The Preface to the Ten Commandments

I am the LORD your God, who brought you out of the land of Egypt, out of the house of bondage. Exodus 20:2NKJV


Question 101 of the Larger Catechism asks, "What is the preface to the ten commandments?" It gives the answer, "The preface to the ten commandments is contained in these words, I am the Lord thy God, which have brought thee out of the land of Egypt, out of the house of bondage. Wherein God manifesteth his sovereignty, as being JEHOVAH, the eternal, immutable, and almighty God; having his being in and of himself, and giving being to all his words and works: and that he is a God in covenant, as with Israel of old, so with all his people; who, as he brought them out of their bondage in Egypt, so he delivereth us from our spiritual thraldom; and that therefore we are bound to take him for our God alone, and to keep all his commandments." Last week we looked at how we are to read and apply each of the commandments to our lives.  This week we consider in particular the preface to the Ten Commandments.

The Ten Commandments are a summary of God's Law for mankind. Obedience to the Ten Commandments is the definition of righteousness. Breaking the Ten Commandments is the act of sin.  Adam and Eve failed to keep the Ten Commandments in the Garden of Eden when they ate the fruit of the tree of the knowledge of good and evil which God had forbidden them to eat. From that moment on the human race was plunged into the total depravity of original sin. Since that historic fall of mankind into sin, the Ten Commandments, as a way of achieving justification in a covenant of works, could only condemn man as a lawbreaker. However, on Mount Sinai God did not give the Ten Commandments to Israel in a republication of the original Covenant of Works. Man, having already been condemned in that covenant could not hope to fulfill it, and so God would have been deceitful to hold it out to man as a way of possibly earning anything by it. No the preface to the Ten Commandments makes it clear that God is giving man His law, not in a covenant of works, but in an administration of the Covenant of Grace.
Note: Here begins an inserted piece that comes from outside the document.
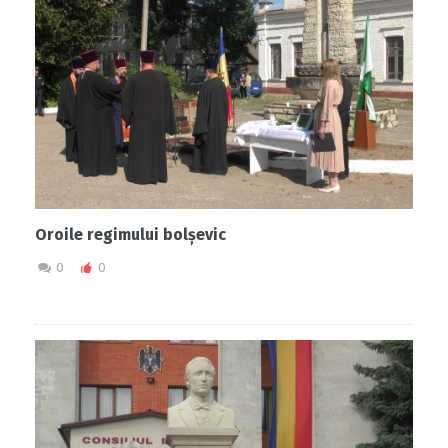
Oroile regimului bolșevic
0
0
First, the preface declares that God is the God of His people. In Hebrew the text reads: "I am Yahweh, your elohim." Yahweh is God's covenant name by which He is seen to be the savior of His people.  How did Israel know that God was their Yahweh? Because He delivered them from the land of Egypt, from the house of bondage. Thus, God gave Israel His commandments in a context where He has already "saved" them. This salvation from Egypt was entirely by the grace of God. Israel did nothing to earn this salvation. God saved them because He freely decided to make Israel His people out of all of the nations of the earth (Deut. 10:15). In Saving Israel from Egypt God made them His people. God expended effort in mighty saving acts and thus purchased Israel from Egypt so that they now belong to Him: "And you shall be holy to Me, for I the LORD am holy, and have separated you from the peoples, that you should be Mine," (Lev. 20:26).
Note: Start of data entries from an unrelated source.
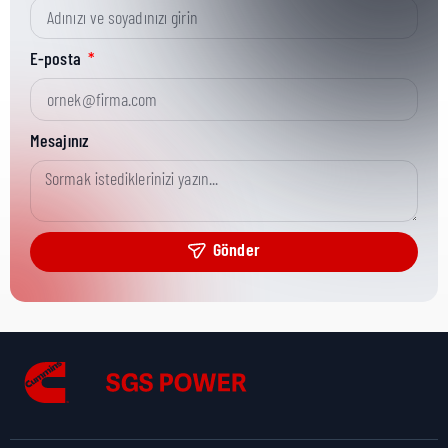
Kısa Parça No:
3825105
E-posta
Ürün Grubu:
Literature & Service Tools
Mesajınız
Ürün Kategorisi:
Mech Service Tools
Gönder
Nakliye Yüksekliği:
6 cm
Nakliye Uzunluğu:
14,7 cm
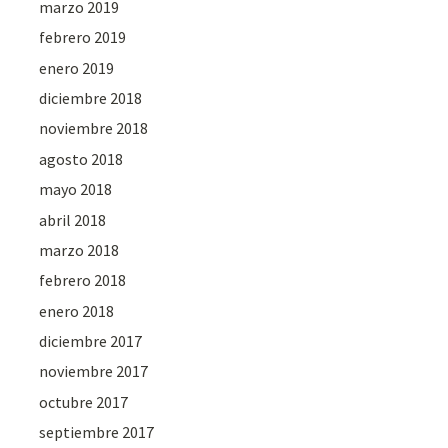
marzo 2019
febrero 2019
enero 2019
diciembre 2018
noviembre 2018
agosto 2018
mayo 2018
abril 2018
marzo 2018
febrero 2018
enero 2018
diciembre 2017
noviembre 2017
octubre 2017
septiembre 2017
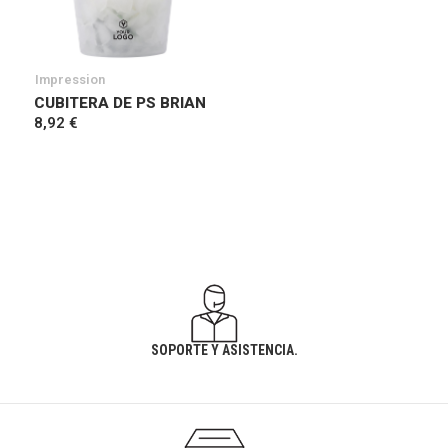
Impression
CUBITERA DE PS BRIAN
8,92 €
SOPORTE Y ASISTENCIA.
Accordingly, it is not possible to read the Commandments as a way for Israel to earn anything from God. The preface teaches us that God already owns the people. Therefore, He gives them His Commandments, not as a way to earn everlasting life; not as a way to earn temporal blessings; in other words not as a way to become anything or to earn or achieve anything at all. But God gives the Commandments to His people as those who already are His people! The Commandments show them the way they are to respond to Him as the God who has already given to them Himself, and thus everything eternal and temporal that they could possibly want. If they already have God as their God by grace (and therefore they have all that God has), what could they possibly hope to have or earn by their works?  We know that Israel quickly perverted God's laws into a way of earning eternal and temporal rewards from Him, but that was not the way in which God gave them to them.
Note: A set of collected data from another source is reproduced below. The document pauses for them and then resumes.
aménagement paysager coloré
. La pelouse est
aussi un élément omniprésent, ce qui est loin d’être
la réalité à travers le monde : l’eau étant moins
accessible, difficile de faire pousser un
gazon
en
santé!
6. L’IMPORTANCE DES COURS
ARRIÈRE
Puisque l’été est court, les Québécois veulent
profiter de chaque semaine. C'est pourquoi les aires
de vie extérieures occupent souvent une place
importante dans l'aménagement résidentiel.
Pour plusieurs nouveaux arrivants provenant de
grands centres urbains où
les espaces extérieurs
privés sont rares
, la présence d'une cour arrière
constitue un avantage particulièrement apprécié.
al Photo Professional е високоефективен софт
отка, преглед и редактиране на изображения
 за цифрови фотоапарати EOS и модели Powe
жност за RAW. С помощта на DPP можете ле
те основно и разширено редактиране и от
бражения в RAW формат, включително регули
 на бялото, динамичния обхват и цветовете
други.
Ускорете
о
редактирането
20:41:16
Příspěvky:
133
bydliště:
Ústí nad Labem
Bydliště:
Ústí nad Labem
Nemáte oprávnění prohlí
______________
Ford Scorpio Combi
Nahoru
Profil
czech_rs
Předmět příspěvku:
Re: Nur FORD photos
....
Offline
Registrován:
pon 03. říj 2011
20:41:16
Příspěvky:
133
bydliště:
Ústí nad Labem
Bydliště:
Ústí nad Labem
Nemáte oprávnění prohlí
On this side of the cross, we stand in exactly the same relation to the Ten Commandments as the ancient Israelites did. In Christ, God has already given to us all things, yet we too are obligated to keep the Ten Commandments. As the Catechism says, we are "bound" to keep them. But that obligation is not in order to earn something from God by the imperfect obedience of our works. Rather, we are bound to keep the Commandments because God has already delivered us from the spiritual house of bondage to sin. The Ten Commandments teach us to obey God's laws because by His grace He has purchased us to Himself as His people, so that we would live like His people (Eph. 2:8-10). We have been saved in Christ Jesus to do good works to the glory of God. May God grant that we would ever more do so!